■ Task to complete
Return exactly those lines of the material below that fall between the line holding "-73 | 20 présent(s) |" and the line holding "90 | BFC | |", inclusive.

■ Exercise data
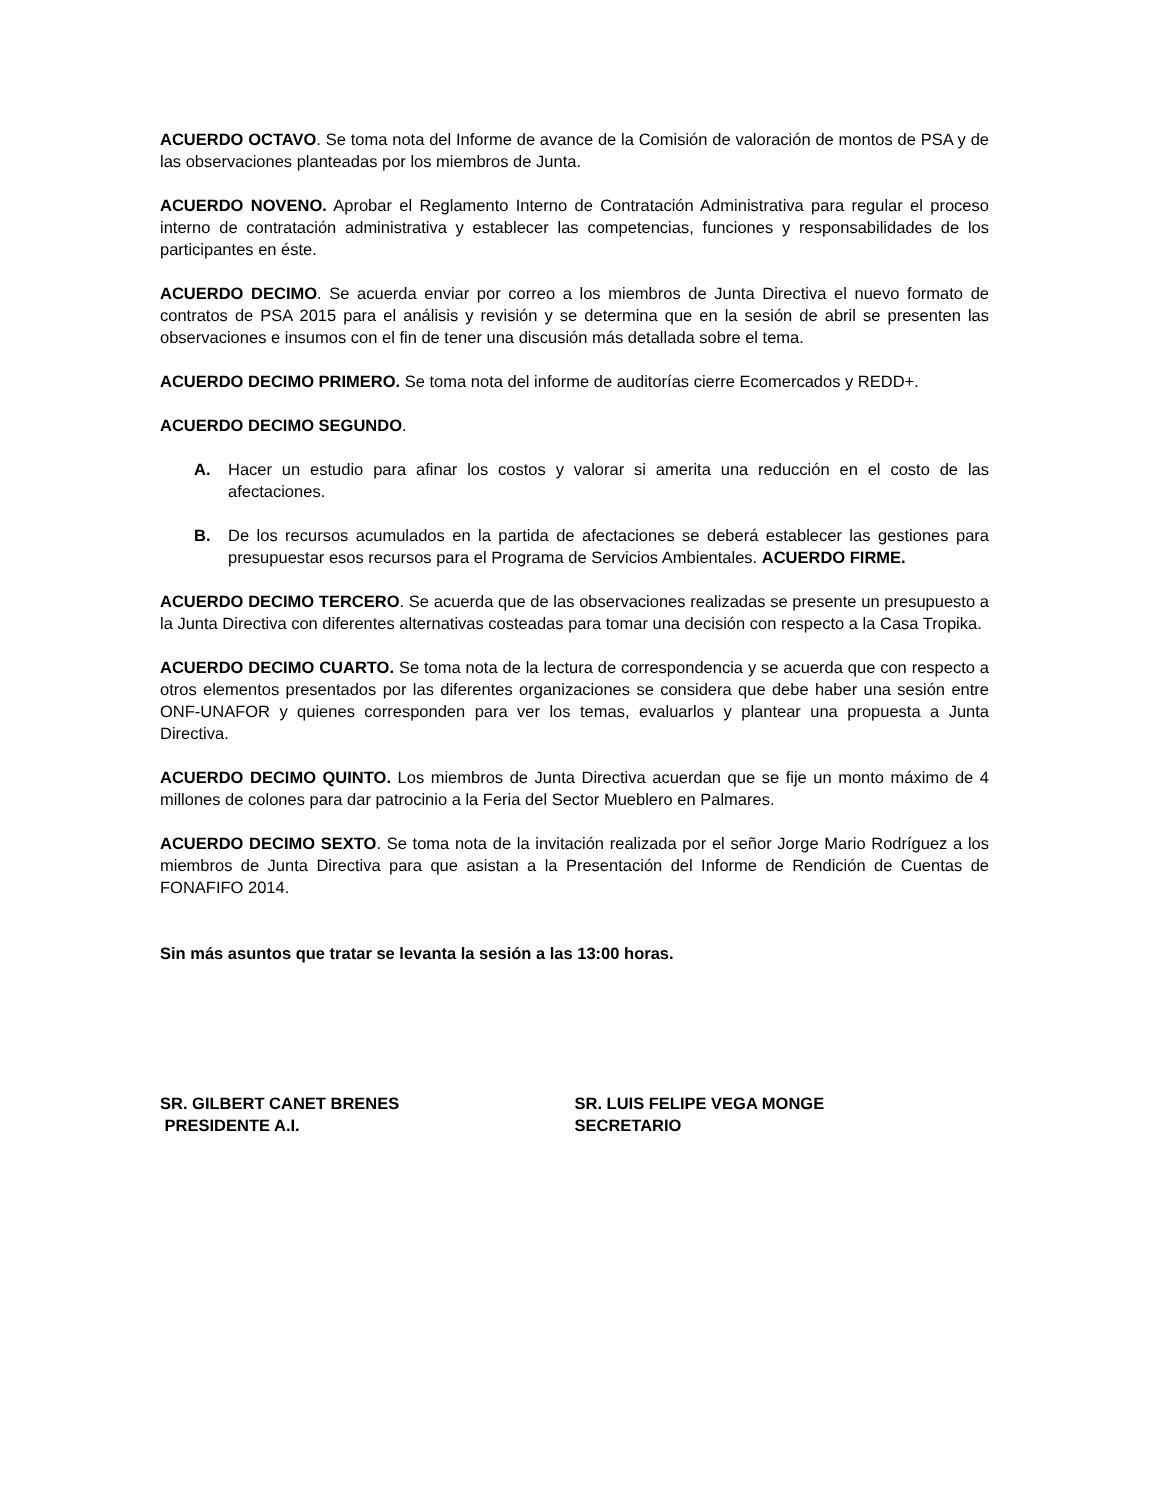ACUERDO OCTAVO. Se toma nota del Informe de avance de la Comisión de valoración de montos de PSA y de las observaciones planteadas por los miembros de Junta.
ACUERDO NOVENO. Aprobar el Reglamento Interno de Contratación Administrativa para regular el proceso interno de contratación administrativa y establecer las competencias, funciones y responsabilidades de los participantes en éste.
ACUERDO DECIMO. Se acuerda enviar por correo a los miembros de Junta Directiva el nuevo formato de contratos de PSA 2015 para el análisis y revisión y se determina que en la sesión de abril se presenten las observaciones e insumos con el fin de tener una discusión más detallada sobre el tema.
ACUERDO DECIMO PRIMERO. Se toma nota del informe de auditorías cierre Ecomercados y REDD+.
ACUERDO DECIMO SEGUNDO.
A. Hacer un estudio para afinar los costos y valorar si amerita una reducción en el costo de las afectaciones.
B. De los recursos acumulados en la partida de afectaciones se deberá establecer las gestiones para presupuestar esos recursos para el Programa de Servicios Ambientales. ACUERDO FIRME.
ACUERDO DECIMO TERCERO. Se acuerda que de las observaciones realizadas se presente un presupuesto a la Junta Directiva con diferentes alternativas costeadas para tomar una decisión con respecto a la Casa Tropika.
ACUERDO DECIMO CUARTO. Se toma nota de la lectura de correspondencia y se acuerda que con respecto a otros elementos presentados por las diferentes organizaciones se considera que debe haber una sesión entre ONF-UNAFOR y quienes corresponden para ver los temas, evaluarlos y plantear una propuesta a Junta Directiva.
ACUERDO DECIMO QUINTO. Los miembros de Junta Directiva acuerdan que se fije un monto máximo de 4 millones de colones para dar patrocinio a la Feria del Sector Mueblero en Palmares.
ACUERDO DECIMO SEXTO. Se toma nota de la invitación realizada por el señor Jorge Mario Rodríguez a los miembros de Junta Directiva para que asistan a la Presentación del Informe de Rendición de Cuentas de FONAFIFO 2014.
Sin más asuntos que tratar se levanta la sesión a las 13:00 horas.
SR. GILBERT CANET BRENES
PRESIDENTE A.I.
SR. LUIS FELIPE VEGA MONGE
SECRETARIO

---

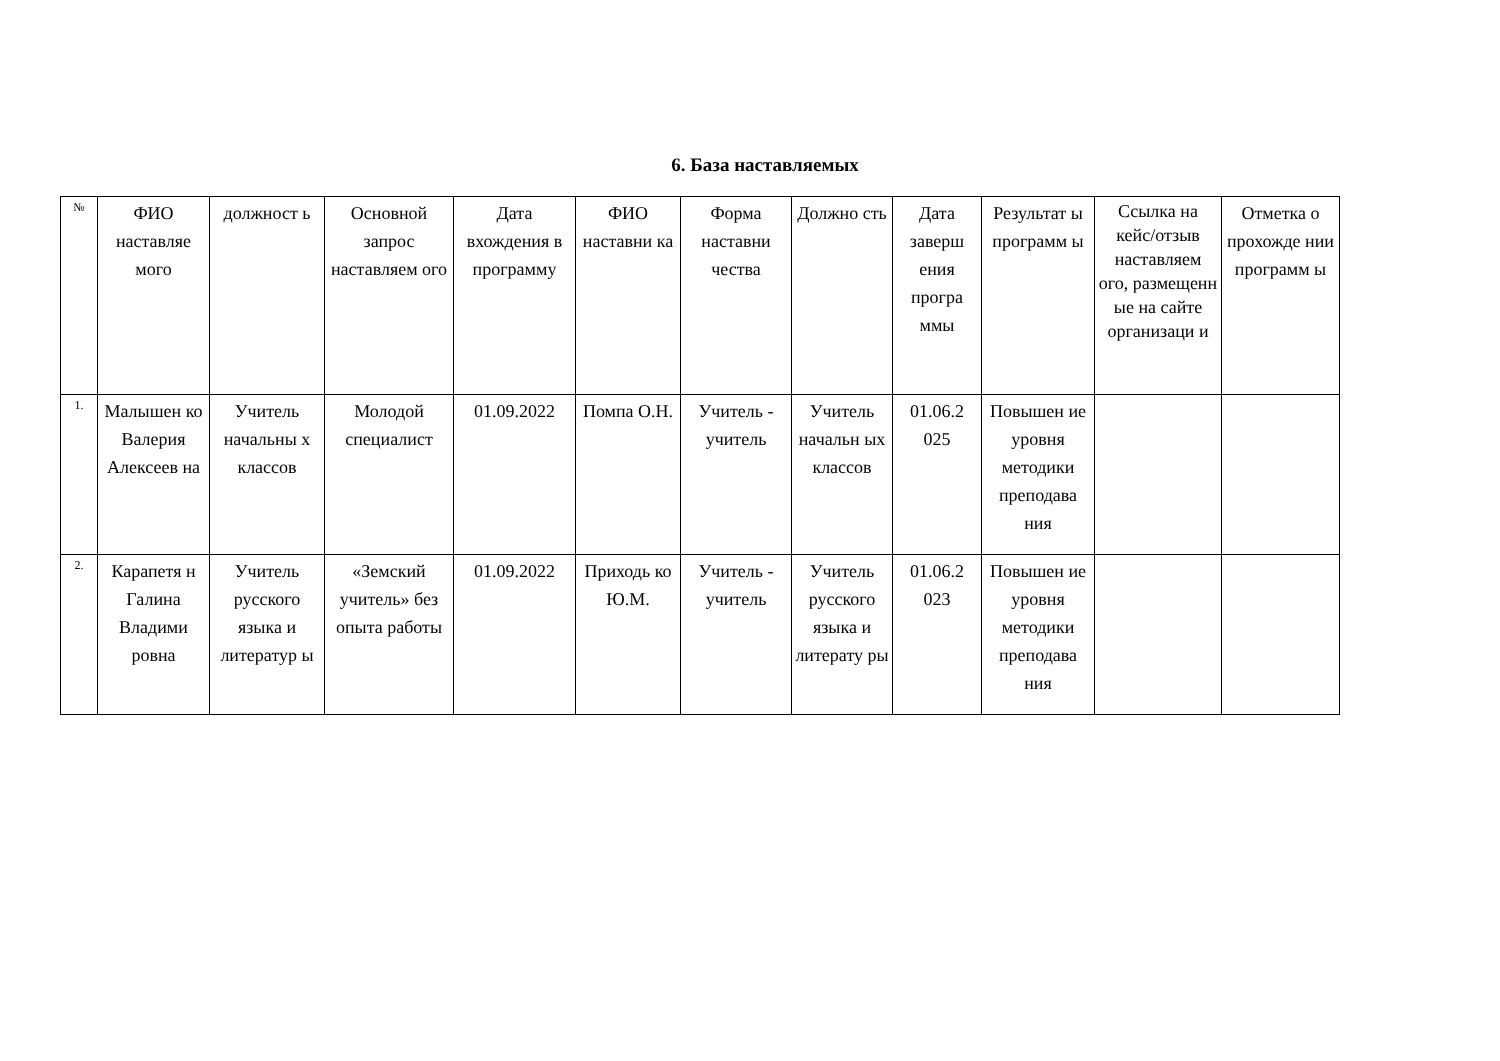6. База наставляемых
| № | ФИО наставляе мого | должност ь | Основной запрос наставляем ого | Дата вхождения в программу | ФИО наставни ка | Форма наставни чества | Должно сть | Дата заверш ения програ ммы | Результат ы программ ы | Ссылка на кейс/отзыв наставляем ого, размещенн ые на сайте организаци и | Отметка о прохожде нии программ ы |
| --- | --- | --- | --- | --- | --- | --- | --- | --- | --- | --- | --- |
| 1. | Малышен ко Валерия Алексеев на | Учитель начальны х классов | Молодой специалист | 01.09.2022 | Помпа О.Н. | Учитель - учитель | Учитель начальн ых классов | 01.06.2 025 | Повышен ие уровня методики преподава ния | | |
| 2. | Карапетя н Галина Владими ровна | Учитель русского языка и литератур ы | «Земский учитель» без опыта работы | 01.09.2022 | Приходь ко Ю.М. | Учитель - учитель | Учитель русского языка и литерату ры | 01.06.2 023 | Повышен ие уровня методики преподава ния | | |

...

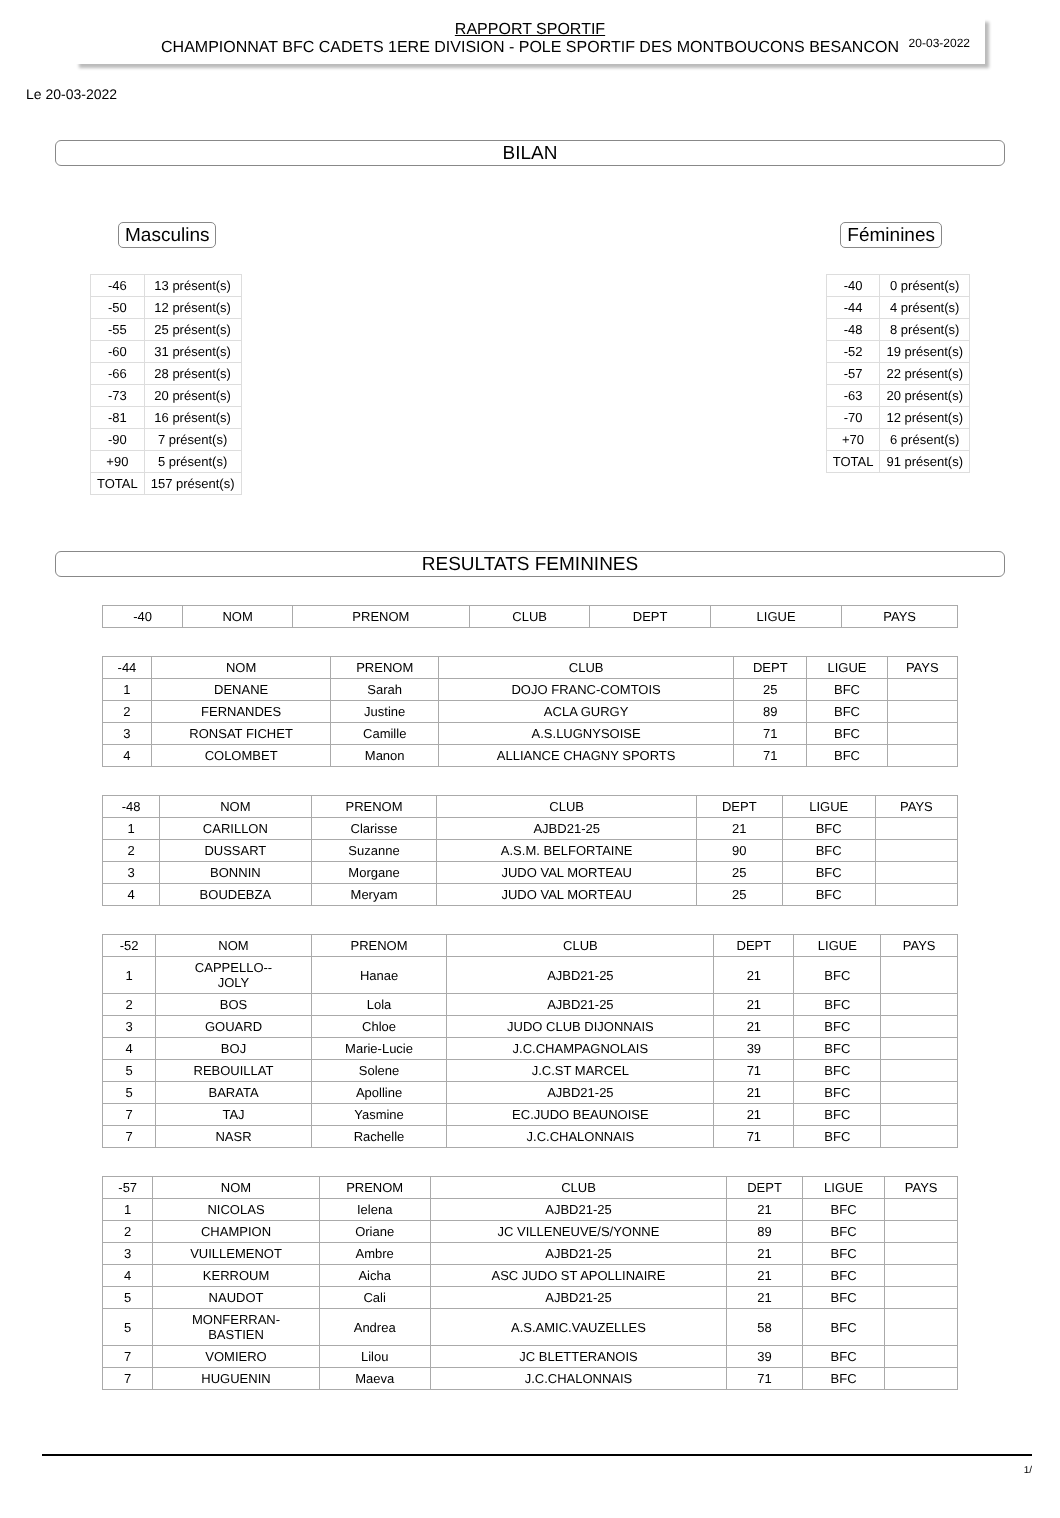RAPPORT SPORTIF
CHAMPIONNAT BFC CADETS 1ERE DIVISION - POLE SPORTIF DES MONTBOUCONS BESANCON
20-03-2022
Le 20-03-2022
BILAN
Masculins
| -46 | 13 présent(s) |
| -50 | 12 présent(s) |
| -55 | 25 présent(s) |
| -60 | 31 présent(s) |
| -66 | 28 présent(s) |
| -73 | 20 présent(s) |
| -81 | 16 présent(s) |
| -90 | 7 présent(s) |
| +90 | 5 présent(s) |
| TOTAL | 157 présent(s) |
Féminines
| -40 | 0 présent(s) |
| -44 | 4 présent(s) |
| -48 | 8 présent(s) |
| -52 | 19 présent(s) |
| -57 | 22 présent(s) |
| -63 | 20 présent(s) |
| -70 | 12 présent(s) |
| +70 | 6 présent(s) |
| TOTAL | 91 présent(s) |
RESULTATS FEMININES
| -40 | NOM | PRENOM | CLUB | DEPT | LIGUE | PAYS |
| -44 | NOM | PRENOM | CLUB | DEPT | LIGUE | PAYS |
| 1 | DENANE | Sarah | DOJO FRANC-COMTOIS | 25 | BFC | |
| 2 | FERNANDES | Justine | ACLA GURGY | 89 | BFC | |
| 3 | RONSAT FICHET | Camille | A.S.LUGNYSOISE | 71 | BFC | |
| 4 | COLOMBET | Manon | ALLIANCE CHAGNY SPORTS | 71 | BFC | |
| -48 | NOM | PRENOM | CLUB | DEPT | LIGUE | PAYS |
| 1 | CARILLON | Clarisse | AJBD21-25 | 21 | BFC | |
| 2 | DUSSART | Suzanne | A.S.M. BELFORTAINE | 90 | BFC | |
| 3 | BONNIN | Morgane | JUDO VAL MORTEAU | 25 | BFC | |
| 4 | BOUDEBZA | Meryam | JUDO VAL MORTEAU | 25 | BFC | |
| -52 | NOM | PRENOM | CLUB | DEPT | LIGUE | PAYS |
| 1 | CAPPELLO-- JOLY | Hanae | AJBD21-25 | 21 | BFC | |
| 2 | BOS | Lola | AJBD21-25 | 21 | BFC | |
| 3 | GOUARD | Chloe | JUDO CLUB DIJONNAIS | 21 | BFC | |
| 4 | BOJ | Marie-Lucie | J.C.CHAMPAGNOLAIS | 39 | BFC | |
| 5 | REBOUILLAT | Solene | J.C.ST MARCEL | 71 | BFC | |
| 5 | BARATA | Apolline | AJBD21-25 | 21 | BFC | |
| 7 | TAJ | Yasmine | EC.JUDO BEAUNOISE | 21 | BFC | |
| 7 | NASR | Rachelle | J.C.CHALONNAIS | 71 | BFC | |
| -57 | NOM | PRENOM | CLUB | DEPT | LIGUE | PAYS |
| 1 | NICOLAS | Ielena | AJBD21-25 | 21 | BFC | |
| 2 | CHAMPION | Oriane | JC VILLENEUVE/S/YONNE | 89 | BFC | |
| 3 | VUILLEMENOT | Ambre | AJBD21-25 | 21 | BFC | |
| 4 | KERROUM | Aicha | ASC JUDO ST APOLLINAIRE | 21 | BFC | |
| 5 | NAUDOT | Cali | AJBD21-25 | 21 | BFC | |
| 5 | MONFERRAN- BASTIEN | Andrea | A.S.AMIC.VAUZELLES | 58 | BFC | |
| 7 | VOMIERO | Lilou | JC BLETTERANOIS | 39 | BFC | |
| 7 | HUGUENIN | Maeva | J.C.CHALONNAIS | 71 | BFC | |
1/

■ Worked solution
| -73 | 20 présent(s) |
| -81 | 16 présent(s) |
| -90 | 7 présent(s) |
| +90 | 5 présent(s) |
| TOTAL | 157 présent(s) |
Féminines
| -40 | 0 présent(s) |
| -44 | 4 présent(s) |
| -48 | 8 présent(s) |
| -52 | 19 présent(s) |
| -57 | 22 présent(s) |
| -63 | 20 présent(s) |
| -70 | 12 présent(s) |
| +70 | 6 présent(s) |
| TOTAL | 91 présent(s) |
RESULTATS FEMININES
| -40 | NOM | PRENOM | CLUB | DEPT | LIGUE | PAYS |
| -44 | NOM | PRENOM | CLUB | DEPT | LIGUE | PAYS |
| 1 | DENANE | Sarah | DOJO FRANC-COMTOIS | 25 | BFC | |
| 2 | FERNANDES | Justine | ACLA GURGY | 89 | BFC | |
| 3 | RONSAT FICHET | Camille | A.S.LUGNYSOISE | 71 | BFC | |
| 4 | COLOMBET | Manon | ALLIANCE CHAGNY SPORTS | 71 | BFC | |
| -48 | NOM | PRENOM | CLUB | DEPT | LIGUE | PAYS |
| 1 | CARILLON | Clarisse | AJBD21-25 | 21 | BFC | |
| 2 | DUSSART | Suzanne | A.S.M. BELFORTAINE | 90 | BFC | |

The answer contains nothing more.